**Short task:** In the data, from the beginning through the line that contains "ഒന്നുമല്ലാതായി", replace every "Transcribe" with "Copy out" and reproduce those lines with no other changes.

**Data to use:**

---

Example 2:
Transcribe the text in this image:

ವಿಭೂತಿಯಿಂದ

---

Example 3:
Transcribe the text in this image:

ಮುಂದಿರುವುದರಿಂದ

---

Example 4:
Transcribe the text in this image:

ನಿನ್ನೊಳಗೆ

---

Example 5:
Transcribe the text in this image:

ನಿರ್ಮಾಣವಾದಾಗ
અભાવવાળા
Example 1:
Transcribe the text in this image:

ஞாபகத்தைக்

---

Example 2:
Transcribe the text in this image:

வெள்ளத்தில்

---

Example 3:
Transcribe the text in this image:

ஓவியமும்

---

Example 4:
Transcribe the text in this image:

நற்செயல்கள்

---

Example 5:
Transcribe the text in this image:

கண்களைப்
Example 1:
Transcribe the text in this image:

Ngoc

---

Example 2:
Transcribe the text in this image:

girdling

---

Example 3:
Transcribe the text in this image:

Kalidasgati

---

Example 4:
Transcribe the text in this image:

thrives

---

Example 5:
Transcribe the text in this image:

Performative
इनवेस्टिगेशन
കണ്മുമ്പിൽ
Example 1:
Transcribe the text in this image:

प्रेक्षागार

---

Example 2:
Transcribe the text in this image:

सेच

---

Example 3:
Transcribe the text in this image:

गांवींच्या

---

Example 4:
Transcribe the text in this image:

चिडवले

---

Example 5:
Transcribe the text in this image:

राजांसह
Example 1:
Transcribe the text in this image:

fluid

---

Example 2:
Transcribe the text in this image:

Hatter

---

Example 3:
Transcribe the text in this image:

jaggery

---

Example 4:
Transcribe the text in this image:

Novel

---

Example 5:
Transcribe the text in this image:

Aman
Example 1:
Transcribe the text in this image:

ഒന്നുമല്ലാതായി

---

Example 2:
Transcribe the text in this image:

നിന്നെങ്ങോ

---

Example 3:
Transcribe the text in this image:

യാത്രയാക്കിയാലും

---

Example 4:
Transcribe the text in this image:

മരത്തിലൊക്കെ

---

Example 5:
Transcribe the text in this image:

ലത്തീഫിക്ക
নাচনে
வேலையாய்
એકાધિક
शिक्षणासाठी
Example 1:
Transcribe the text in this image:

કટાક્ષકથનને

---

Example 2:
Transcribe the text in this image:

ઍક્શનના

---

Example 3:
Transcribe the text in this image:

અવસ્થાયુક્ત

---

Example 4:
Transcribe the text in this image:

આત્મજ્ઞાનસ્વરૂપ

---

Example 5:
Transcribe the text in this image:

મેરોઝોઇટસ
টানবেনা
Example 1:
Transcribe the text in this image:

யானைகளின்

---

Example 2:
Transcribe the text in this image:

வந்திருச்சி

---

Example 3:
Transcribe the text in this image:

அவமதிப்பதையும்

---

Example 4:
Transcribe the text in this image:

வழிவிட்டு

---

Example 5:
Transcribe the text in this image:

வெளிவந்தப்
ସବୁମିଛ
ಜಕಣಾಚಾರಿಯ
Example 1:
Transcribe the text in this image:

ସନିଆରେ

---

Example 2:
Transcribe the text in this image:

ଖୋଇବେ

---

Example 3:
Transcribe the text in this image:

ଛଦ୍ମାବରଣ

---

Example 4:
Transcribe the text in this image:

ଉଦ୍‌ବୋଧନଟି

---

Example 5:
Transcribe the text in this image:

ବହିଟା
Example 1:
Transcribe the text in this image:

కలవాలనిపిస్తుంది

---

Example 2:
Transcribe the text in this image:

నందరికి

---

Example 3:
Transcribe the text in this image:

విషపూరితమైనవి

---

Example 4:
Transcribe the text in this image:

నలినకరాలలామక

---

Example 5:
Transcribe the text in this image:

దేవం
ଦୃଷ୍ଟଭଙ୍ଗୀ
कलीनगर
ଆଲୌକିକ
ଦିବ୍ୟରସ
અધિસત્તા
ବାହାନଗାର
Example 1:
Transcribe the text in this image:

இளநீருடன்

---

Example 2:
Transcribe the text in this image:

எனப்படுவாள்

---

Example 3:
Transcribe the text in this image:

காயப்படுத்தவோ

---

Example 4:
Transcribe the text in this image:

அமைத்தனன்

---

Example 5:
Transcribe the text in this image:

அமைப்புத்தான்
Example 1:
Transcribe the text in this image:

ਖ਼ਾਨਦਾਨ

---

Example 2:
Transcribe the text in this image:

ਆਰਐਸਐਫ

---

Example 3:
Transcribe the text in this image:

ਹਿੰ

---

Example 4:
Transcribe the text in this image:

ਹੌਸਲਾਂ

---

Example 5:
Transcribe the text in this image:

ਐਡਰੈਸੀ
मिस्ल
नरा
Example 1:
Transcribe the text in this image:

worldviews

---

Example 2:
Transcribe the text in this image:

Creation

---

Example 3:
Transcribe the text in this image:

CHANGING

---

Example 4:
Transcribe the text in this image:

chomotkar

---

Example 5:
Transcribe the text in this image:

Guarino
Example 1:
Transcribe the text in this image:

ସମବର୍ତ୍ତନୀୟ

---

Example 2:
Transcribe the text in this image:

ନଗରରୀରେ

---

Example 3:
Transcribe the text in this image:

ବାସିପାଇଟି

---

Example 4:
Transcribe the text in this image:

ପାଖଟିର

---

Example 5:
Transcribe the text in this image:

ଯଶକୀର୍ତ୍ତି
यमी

**Exercise output:**
---

Example 2:
Copy out the text in this image:

ವಿಭೂತಿಯಿಂದ

---

Example 3:
Copy out the text in this image:

ಮುಂದಿರುವುದರಿಂದ

---

Example 4:
Copy out the text in this image:

ನಿನ್ನೊಳಗೆ

---

Example 5:
Copy out the text in this image:

ನಿರ್ಮಾಣವಾದಾಗ
અભાવવાળા
Example 1:
Copy out the text in this image:

ஞாபகத்தைக்

---

Example 2:
Copy out the text in this image:

வெள்ளத்தில்

---

Example 3:
Copy out the text in this image:

ஓவியமும்

---

Example 4:
Copy out the text in this image:

நற்செயல்கள்

---

Example 5:
Copy out the text in this image:

கண்களைப்
Example 1:
Copy out the text in this image:

Ngoc

---

Example 2:
Copy out the text in this image:

girdling

---

Example 3:
Copy out the text in this image:

Kalidasgati

---

Example 4:
Copy out the text in this image:

thrives

---

Example 5:
Copy out the text in this image:

Performative
इनवेस्टिगेशन
കണ്മുമ്പിൽ
Example 1:
Copy out the text in this image:

प्रेक्षागार

---

Example 2:
Copy out the text in this image:

सेच

---

Example 3:
Copy out the text in this image:

गांवींच्या

---

Example 4:
Copy out the text in this image:

चिडवले

---

Example 5:
Copy out the text in this image:

राजांसह
Example 1:
Copy out the text in this image:

fluid

---

Example 2:
Copy out the text in this image:

Hatter

---

Example 3:
Copy out the text in this image:

jaggery

---

Example 4:
Copy out the text in this image:

Novel

---

Example 5:
Copy out the text in this image:

Aman
Example 1:
Copy out the text in this image:

ഒന്നുമല്ലാതായി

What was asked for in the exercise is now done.